38: Real-world Treatment Patterns and Clinical Outcomes Among patients with Metastatic Renal Cell Carcinoma (mRCC) Post Immune-oncology (IO) and Tyrosine Kinase Inhibitors (TKIs)

Background: With rapidly evolving treatment landscape for mRCC treatments, we aimed to describe real-world treatment patterns and clinical outcomes of subsequent line of treatment (LOT) in mRCC patients (pts) who received a prior IO and TKI therapy

Methods: Using data from The US Oncology Network electronic health record database, iKnowMed, we included adult mRCC pts receiving a subsequent LOT (index date) after receiving IO and TKI in combination or sequence between 01/01/2018 and 09/30/2020 and followed them until 04/30/2022. Overall survival (OS) and real-world progression-free survival (rwPFS) from index date were described using Kaplan-Meier analysis.

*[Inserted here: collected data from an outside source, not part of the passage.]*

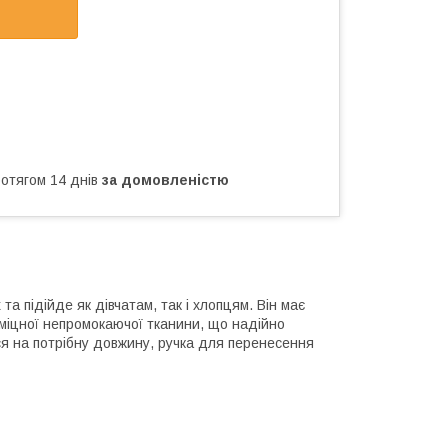
ротягом 14 днів
за домовленістю
а підійде як дівчатам, так і хлопцям. Він має
міцної непромокаючої тканини, що надійно
ся на потрібну довжину, ручка для перенесення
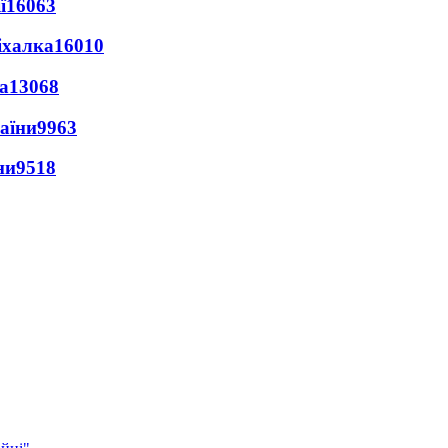
ї
16063
іхалка
16010
а
13068
раїни
9963
ни
9518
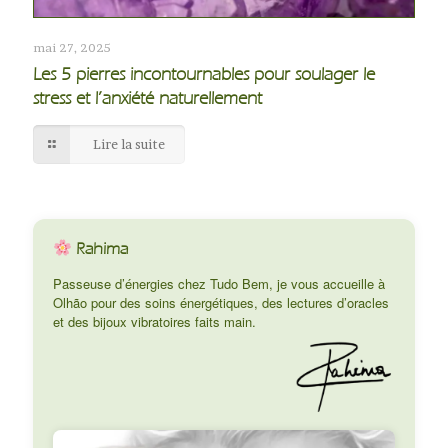
mai 27, 2025
Les 5 pierres incontournables pour soulager le
stress et l’anxiété naturellement
Lire la suite
Rahima
Passeuse d’énergies chez Tudo Bem, je vous accueille à
Olhão pour des soins énergétiques, des lectures d’oracles
et des bijoux vibratoires faits main.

Results: We identified 239 mRCC pts who met the eligibility requirements. Median age was 67 (range: 58, 73) years, 73.6% were male,63.6% had an ECOG performance status of 0-1 and 61.5% had intermediate/poor IMDC risk score. Of 239 pts, 29 (12.1%) received subsequent therapy at LOT2, 167 (69.8%) at LOT3 and 43 (18.0%) at LOT4. Overall, TKI monotherapy/TKI+non-IO (71.5%) was the most common subsequent treatment used after receiving IO and TKI, including cabozantinib (38.5%) and axitinib (10.5%). Median OS for LOT2, LOT3, and LOT4 was 18.0, 17.0, and 26.9 months, respectively (p=0.84). There was no meaningful difference in OS across treatment classes (p=0.40). There was no meaningful difference in rwPFS across LOTs (p=0.88) or treatment classes (p=0.19) (Table).

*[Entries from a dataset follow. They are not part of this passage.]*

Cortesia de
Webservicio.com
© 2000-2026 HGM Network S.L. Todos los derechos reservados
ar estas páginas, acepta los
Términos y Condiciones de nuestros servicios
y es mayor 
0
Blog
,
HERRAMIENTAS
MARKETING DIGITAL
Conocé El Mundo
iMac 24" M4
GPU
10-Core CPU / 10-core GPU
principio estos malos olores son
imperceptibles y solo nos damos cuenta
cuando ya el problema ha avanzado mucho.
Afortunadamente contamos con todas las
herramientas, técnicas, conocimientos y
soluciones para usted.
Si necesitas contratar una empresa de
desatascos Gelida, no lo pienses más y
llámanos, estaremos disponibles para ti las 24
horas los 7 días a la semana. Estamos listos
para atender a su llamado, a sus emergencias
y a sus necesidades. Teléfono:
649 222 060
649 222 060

Conclusions: In mRCC pts treated with IO and TKI in combination/sequence, majority received a subsequent therapy at LOT3 with a preference for TKI based treatments overall. There was no meaningful difference in OS and rwPFS among pts treated subsequently with IO monotherapy or IO+IO, TKI monotherapy/TKI+non-IO or mTOR. There is need for considering treatments with newer mode of action (non-IO/non-TKI) in this population.